Successfully implementing a zero trust architecture can oftentimes be a challenge for organizations, especially when there is a lack of buy-in at the executive level. To help clear that kind of hurdle, Federal officials say the secret sauce is developing a zero trust business case.
During a Jan. 27 webinar hosted by ATARC, Federal officials explained that zero trust is as much of a cultural pivot as it is technical.
“One of the core aspects of any kind of zero trust, just education … is talking about the evolution into zero trust capabilities within your environment being something that you need to put forth in the terms of a business case,” Martin Stanley, the strategic technology branch chief, Office of the Chief Technology Officer at the Cybersecurity and Infrastructure Security Agency (CISA), said.
“Thinking about it from the perspective of putting a business case together, I think that’s probably the best thing to do,” he added. “And if you don’t know how to do that, I think that’s probably a good time to find someone within the organization that does.”
Stanley explained that the business case doesn’t need to be “over the top.” Rather, he said, a good place to start is to outline what kind of investments are needed and what the gain would be to the organization.
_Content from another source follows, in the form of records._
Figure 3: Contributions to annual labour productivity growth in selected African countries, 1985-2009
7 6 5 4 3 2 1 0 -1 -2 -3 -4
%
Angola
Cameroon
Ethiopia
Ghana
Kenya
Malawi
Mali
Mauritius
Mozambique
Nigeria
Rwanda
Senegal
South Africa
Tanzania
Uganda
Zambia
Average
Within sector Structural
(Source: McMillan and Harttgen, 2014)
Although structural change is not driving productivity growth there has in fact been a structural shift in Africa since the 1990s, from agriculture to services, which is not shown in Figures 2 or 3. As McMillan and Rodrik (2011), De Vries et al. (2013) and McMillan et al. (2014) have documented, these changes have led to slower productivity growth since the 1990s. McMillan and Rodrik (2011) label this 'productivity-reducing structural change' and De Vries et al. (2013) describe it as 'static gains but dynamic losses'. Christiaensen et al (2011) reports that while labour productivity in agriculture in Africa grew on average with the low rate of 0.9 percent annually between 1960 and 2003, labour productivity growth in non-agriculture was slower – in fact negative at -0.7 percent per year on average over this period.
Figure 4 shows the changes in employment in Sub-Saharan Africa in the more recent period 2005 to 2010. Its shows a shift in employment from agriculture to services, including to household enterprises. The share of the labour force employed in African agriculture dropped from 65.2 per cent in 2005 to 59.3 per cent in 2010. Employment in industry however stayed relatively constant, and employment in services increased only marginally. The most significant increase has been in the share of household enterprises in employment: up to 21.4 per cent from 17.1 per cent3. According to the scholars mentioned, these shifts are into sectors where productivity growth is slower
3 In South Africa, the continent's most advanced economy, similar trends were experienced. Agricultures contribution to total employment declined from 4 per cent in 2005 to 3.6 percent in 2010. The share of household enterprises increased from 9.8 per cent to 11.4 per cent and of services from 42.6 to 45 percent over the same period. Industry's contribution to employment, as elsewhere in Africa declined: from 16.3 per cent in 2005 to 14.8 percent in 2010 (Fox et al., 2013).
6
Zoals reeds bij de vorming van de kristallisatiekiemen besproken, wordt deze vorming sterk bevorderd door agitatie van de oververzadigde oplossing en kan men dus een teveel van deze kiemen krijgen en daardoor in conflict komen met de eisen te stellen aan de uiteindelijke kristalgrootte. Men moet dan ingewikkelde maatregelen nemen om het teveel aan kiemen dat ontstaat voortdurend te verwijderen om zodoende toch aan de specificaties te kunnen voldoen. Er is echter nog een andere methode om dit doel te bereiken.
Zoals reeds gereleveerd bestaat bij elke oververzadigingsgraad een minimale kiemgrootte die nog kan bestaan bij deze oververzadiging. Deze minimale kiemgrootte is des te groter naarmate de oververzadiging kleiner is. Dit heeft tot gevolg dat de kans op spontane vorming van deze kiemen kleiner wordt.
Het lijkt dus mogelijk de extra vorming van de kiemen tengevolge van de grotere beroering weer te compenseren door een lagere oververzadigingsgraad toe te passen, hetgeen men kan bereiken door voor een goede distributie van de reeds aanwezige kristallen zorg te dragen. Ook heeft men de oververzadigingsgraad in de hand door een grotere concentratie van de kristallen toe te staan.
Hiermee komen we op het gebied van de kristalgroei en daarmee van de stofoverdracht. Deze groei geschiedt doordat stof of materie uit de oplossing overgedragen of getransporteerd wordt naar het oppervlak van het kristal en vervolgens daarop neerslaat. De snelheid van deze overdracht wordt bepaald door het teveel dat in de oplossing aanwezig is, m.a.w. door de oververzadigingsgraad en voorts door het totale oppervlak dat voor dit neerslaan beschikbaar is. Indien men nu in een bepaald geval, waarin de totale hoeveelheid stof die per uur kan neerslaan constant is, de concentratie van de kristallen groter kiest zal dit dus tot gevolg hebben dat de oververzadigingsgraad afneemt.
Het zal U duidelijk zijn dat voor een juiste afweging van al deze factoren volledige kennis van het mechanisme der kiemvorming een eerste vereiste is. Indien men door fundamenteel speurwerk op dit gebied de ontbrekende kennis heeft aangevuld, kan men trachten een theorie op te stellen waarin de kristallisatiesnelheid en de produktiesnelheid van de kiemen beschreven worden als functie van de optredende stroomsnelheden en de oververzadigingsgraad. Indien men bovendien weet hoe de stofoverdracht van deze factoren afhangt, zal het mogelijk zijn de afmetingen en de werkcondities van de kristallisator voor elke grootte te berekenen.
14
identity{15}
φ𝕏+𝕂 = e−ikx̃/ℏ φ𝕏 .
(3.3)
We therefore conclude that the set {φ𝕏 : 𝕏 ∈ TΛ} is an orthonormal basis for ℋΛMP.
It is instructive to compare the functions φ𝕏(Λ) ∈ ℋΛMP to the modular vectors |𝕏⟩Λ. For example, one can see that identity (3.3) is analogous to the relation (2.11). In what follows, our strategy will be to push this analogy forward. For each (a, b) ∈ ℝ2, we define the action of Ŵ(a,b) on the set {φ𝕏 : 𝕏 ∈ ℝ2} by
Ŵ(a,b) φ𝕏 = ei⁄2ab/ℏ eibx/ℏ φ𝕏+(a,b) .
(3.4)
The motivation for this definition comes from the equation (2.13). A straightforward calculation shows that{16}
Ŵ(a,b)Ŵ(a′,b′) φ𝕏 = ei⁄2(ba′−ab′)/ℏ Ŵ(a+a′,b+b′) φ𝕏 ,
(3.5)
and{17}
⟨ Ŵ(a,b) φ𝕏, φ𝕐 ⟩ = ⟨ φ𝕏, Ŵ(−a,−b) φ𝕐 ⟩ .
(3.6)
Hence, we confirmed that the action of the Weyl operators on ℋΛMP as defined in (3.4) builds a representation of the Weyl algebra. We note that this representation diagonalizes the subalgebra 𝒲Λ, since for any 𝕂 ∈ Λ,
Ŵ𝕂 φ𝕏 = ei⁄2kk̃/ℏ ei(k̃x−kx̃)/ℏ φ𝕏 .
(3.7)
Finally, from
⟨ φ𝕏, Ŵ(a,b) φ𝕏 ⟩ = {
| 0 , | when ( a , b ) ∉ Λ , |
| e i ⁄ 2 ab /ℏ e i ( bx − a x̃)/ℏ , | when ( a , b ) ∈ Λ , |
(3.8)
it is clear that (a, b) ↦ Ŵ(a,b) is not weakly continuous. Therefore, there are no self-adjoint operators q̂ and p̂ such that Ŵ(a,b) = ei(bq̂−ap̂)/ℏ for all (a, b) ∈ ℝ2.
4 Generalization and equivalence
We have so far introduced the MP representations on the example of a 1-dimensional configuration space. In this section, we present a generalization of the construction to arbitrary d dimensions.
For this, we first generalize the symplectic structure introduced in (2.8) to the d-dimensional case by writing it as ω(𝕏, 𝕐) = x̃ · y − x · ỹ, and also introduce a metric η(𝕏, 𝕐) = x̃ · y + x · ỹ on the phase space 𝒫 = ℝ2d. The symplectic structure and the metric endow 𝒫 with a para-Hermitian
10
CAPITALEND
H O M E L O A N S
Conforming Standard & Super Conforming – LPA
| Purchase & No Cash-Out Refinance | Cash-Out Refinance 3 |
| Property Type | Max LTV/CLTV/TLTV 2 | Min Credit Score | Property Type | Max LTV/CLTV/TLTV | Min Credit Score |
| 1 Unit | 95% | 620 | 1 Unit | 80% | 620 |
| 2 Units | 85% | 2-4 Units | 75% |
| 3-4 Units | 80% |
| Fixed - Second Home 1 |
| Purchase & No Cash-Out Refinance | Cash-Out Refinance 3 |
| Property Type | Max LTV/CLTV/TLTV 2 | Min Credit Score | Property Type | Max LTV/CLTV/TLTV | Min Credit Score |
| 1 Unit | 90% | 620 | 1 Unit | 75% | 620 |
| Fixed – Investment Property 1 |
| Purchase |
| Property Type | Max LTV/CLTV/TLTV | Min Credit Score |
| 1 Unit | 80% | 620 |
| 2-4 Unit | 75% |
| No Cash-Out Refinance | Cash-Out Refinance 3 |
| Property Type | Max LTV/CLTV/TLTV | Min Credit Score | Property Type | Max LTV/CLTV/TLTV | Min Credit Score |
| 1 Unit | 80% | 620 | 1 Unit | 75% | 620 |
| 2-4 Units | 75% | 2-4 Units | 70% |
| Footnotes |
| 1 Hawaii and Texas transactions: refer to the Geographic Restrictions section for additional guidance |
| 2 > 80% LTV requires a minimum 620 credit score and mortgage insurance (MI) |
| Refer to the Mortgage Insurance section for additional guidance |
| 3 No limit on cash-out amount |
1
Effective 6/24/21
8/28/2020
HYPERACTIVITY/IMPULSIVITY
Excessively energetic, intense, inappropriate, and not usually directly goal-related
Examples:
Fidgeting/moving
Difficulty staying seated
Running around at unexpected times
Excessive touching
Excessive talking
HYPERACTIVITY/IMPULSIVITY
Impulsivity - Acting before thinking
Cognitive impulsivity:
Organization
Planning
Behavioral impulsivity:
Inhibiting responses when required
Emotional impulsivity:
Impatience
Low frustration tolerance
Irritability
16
Including numbers will make the business case “even better,” he said.
Grant Dasher, an identity and access management expert at CISA, said he is also familiar with the challenges of funding zero trust efforts, but stressed there are ways to find a solution.
“If you can get executive consensus that a particular step is the right thing to do, there’s usually ways to make progress,” Dasher said, adding, “you know, once you have that business case and you have the necessary level of executive support to move forward.”
To gain buy-in from the executive level, Beau Houser, the chief information security officer at the U.S. Census Bureau, recommended that Federal agencies tie zero trust to their cloud transition goals.
“Cloud service providers are building more and more zero trust capabilities natively into their cloud services, and then third-party vendors are also making their services more cloud-native as well,” Houser explained. “So, as you transition to the cloud, make sure you enable some of the zero trust capabilities as part of that.”